Tables racecat; Use a tables statement to request percent of males stratified by race and Hispanic origin group (racecat).
Output   atlev1=numstrat atlev2=numpsu  mean=mean semean=semean
NSUM=N /  filetype=SAS filename=test1 replace;
Use the output statement to request output of results to a SAS data file (filetype=SAS) called test1 (filename=test1).
Use a replace statement to replace this file each time this program is run and updated with the latest results.
Use an atlev1 option to create the SAS data variable, numstrat, with the value obtained from counting the number of strata in each subdomain requested with at least one valid observation.
Use an atlev2 option to create a SAS variable, numpsu, with the value obtained from counting the number of PSU's in each subdomain requested with at least one valid observation.
Use the mean option to output the mean to the SAS data set.  In this example, the mean is the percent of individuals at each level with high blood pressure.
Use the semean option to output the standard error of the mean estimated above to the SAS dataset.
Use the nsum option to create the variable N in the SAS dataset which gives the number of observations in each level in each subdomain requested in the table statement.
Rformat racecat racef.; Use an rformat option to specify formats for the levels of each categorical variable in the tables statement as needed. Format statements for each variable must be listed individually. In this example, you are setting the formats for the race and Hispanic origin group (racecat).
Rtitle "Percent with records on the 2005 carrier file, aged 65 and older that were obese by race and Hispanic origin” ; Use the rtitle option to set the title for output for procedure.
Calculate 95% confidence intervals with SAS
Statements Explanation

Proc sort data=test1;
by racecat;
run;

Use the SAS procedure, proc sort, to sort the data.

DATA test2;  SET test1;

Use the data statement to create a new dataset (test2) and the set statement to read in the data file created in SUDAAN.

percent=round(mean,.01);

sepercent=round(semean,.01);

Create the variables percent and sepercent and set them equal to a rounded value of the estimates using the round function.

df=atlev2-atlev1;

Calculate the degrees of freedoms by subtracting the PSU (atlev2) from the stratum(atlev1).

tlow=tinv(.025,df);

tup=tinv(.975,df);

Calculate the t-statistic using the tinv function, which computes the percentile for the t-distribution with the degrees of freedom (df).

rse=round((semean/mean)*100,.01); rsese=round((1/sqrt(df)),.01);

Calculate the relative standard error and the relative standard error of the standard error. These are useful for determining the reliability of estimates but are not used for confidence limit calculations.

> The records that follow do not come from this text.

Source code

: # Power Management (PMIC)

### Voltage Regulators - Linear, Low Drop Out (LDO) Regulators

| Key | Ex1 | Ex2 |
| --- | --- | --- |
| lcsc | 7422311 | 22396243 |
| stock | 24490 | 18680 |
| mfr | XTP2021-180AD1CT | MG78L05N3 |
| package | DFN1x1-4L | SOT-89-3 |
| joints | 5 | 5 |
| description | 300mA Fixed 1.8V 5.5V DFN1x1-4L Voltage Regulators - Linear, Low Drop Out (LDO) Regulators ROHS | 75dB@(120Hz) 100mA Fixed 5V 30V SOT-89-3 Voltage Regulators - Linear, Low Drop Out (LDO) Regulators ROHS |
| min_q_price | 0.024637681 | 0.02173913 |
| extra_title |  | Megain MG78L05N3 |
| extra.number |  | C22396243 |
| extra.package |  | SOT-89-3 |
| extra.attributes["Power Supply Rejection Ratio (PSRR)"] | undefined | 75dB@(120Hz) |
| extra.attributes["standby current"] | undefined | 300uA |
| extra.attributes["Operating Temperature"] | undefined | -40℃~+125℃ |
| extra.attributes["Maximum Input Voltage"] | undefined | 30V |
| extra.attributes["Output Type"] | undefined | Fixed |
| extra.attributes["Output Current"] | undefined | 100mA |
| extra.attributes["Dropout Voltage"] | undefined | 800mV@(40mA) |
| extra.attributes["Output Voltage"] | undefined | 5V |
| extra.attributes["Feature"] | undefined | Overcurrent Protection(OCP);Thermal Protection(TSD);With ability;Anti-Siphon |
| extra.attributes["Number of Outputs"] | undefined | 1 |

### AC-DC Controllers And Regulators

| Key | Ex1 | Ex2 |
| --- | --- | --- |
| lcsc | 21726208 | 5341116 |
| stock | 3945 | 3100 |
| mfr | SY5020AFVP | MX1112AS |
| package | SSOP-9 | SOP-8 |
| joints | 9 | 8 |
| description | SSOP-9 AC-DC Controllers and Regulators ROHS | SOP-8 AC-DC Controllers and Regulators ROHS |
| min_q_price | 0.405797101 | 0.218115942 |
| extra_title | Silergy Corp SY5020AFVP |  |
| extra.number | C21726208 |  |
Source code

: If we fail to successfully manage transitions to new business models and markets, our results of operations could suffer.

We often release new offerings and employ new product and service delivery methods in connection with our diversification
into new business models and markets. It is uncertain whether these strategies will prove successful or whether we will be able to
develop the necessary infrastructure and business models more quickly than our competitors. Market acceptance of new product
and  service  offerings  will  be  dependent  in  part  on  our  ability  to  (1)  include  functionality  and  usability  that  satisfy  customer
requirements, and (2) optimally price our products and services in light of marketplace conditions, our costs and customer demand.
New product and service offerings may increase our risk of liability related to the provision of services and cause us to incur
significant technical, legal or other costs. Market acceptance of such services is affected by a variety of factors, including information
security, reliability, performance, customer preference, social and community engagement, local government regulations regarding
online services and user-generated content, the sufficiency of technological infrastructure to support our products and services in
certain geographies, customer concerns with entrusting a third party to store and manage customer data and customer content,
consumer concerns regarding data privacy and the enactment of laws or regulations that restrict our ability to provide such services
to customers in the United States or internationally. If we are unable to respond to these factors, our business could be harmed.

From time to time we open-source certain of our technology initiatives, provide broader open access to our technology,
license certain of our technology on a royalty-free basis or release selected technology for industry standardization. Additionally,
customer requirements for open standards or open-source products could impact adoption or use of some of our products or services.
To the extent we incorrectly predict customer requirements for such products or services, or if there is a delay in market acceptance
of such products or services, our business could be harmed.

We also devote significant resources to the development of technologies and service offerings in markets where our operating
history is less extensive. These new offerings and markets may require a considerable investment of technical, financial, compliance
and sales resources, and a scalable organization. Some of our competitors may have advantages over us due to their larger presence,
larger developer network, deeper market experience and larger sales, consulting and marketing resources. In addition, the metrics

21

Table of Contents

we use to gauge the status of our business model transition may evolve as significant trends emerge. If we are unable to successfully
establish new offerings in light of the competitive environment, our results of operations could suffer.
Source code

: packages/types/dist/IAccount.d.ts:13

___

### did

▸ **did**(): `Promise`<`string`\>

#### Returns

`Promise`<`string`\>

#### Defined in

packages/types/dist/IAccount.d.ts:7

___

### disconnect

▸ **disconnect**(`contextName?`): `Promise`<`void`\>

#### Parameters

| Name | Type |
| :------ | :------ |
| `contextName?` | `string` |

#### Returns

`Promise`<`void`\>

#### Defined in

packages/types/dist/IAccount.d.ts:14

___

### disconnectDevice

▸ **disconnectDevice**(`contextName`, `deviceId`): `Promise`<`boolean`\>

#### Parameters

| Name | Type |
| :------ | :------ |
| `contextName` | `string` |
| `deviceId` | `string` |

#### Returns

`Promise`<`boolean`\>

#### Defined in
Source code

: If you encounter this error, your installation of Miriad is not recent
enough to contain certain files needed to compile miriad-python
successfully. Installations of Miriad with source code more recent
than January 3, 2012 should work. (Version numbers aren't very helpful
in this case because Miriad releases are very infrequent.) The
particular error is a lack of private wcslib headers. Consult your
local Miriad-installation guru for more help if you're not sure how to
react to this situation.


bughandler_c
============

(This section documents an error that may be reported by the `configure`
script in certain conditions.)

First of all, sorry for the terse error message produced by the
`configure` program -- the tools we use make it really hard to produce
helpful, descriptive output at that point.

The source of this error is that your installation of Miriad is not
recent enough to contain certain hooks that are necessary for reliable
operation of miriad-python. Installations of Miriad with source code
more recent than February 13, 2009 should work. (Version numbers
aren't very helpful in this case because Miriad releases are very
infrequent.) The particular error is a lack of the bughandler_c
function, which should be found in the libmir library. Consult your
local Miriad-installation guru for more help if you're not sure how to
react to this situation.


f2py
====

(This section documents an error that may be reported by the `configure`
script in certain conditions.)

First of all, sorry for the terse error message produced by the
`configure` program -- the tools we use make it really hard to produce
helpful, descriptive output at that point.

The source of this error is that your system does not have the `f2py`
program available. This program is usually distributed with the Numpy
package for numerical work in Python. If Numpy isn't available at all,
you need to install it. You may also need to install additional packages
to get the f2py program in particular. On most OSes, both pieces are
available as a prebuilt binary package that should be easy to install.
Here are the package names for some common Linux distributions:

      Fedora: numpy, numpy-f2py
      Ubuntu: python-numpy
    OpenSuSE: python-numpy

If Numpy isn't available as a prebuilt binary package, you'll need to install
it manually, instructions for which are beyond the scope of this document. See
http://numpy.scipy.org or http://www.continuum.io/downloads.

ll=round((mean+tlow*semean),.01);

ul=round((mean+tup*semean),.01);

Calculate the upper and lower confidence limits.

proc print;

Use the proc print procedure to output the results.

VAR Racecat Percent Sepercent df tup ll ul;

Use the var statement to indicate variables of interest race and Hispanic origin (racecat); percent of people in the category (percent); standard error of the percent (sepercent);  degrees of freedom (df); t-statistic upper limit (tup); lower confidence limit (ll); and upper confidence limit (ul).

title1 'Degrees of Freedom and Wald 95% Confidence Interval';
title2 'Percent Linked to 2005 Carrier file by Race and Hispanic Origin’;
title3 'for those who were age 65+ and obese: NHANES 1999-2004';

run;

This title statement identifies the contents of the output.

Output:

Degrees of Freedom and Wald 95% Confidence Interval Percent Linked to 2005 Carrier file by Race and Hispanic Origin for those who were age 65+ and obese: NHANES 1999-2004
RACE NSUM PERCENT SEPERCENT DF TUP LL UL
Overall 843 73.06 2.32 44 2.01 68.37 77.74
non-Hispanic black 148 75.64 4.22 14 2.14 66.6 84.69
Mexican American 176 76.5 5.22 9 2.26 64.7 88.31
non-Hispanic white and others 519 72.62 2.54 38 2.02 67.49 77.75

Given the degrees of freedom for Mexican Americans some caution may be needed when analyzing these data by race and Hispanic origin.